Amazon topped Wall Street expectations for the fourth quarter of 2018, posting revenue up 20%, to $72.4 billion, and a record net profit of $3 billion.
However, Amazon’s revenue guidance for the first quarter of 2019 was below analyst forecasts, sending the stock down as much as 2% in after-hours trading. The company, which is facing regulatory obstacles in India with the country’s ban on internet retailers from selling products via vendors in which they have an equity interest, said it expects Q1 net sales of between $56 billion and $60 billion (below analyst estimates of $60.8 billion).
For Q4, the ecommerce giant’s net income increased 58%, to $3.03 billion, or $6.04 per diluted share. That’s even more impressive considering that the fourth quarter 2017 included a provisional tax benefit for the impact of the U.S. Tax Cuts and Jobs Act of 2017 of approximately $789 million.
Wall Street analysts on average expected revenue of $71.87 billion and EPS of $5.67 for the fourth quarter of 2018, which marks the critical holiday-shopping period. It was Amazon’s fifth straight quarter reporting over $1 billion in profit. For the full-year 2018, sales increased 31% to $232.9 billion and net income more than tripled, to $10.1 billion.

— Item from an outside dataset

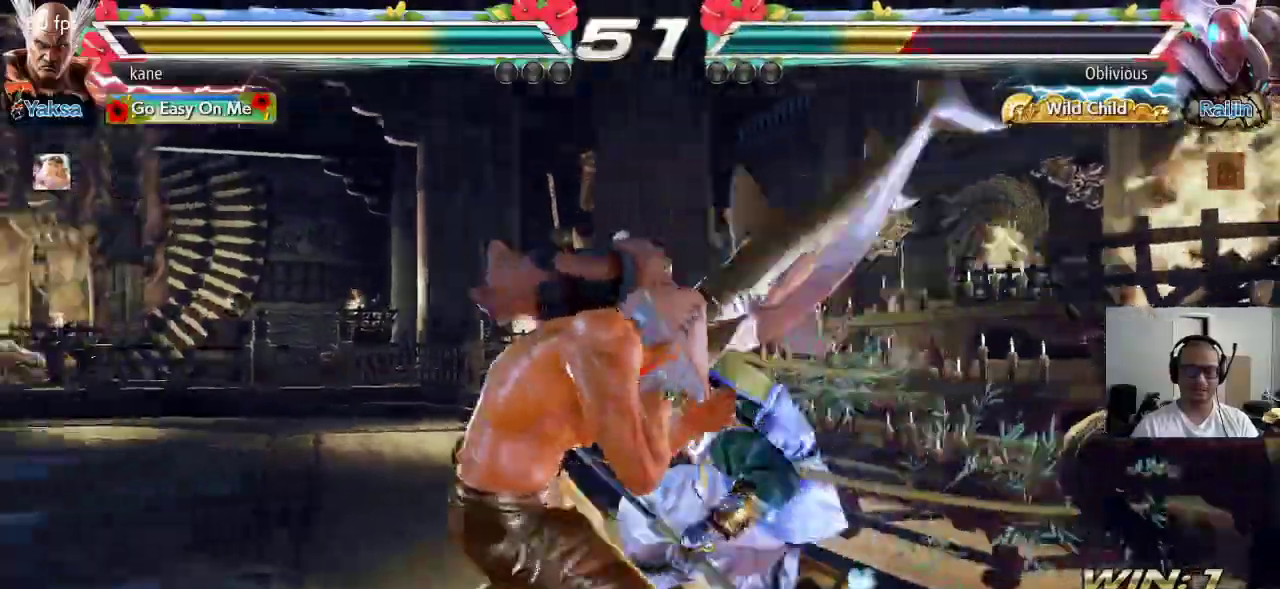
{"buttons": ["SQUARE"], "left_stick": "center", "events": [[17, "left_stick", "center"], [100, "left_stick", "left"], [183, "left_stick", "center"], [350, "SQUARE", "down"], [400, "SQUARE", "up"], [450, "SQUARE", "down"]]}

Amazon claimed that during the holiday quarter, “tens of millions of customers” worldwide started free trials or began paid memberships of its Prime program and that it added a record number of Prime members in 2018. But as has been its practice, the company didn’t disclose a current count for Prime members; Amazon announced in April 2018 that the company had topped 100 million Prime members globally.
The company notched significant advertising gains in Q4, reporting a 95% increase in its “other” category — which primarily comprises advertising services — from $1.74 billion a year ago to $3.39 billion (however, $1 billion of that increase was related to an accounting change under which advertising services are now classified as revenue rather than cost of sales). The Amazon Web Services (AWS) cloud division continued to soar, with revenue climbing 45% to $7.43 billion in the fourth quarter.

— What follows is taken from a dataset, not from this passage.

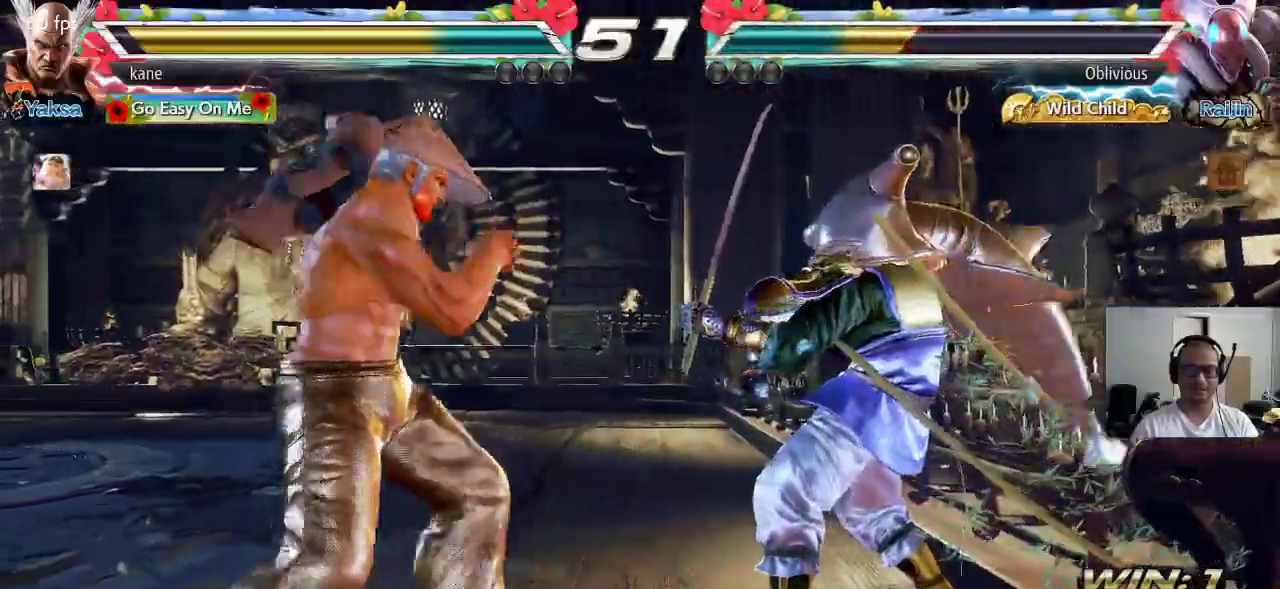
{"buttons": [], "left_stick": "center", "events": [[17, "SQUARE", "up"]]}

Amazon had $31.75 billion in cash and equivalents at the end of 2018, up 55% from $20.52 billion a year earlier. Headcount grew 14% last year, to 647,500 full- and part-time employees.
Amazon founder and CEO Jeff Bezos, as he has done previously, in prepared remarks focused not on financial performance but instead touted the company’s Alexa voice assistant, noting that Amazon’s Echo Dot was the No. 1 best-seller across all products during the holiday season.
“The number of research scientists working on Alexa has more than doubled in the past year, and the results of the team’s hard work are clear,” Bezos said in prepared remarks, noting that customers spoke to Alexa “tens of billions more times in 2018 compared to 2017.”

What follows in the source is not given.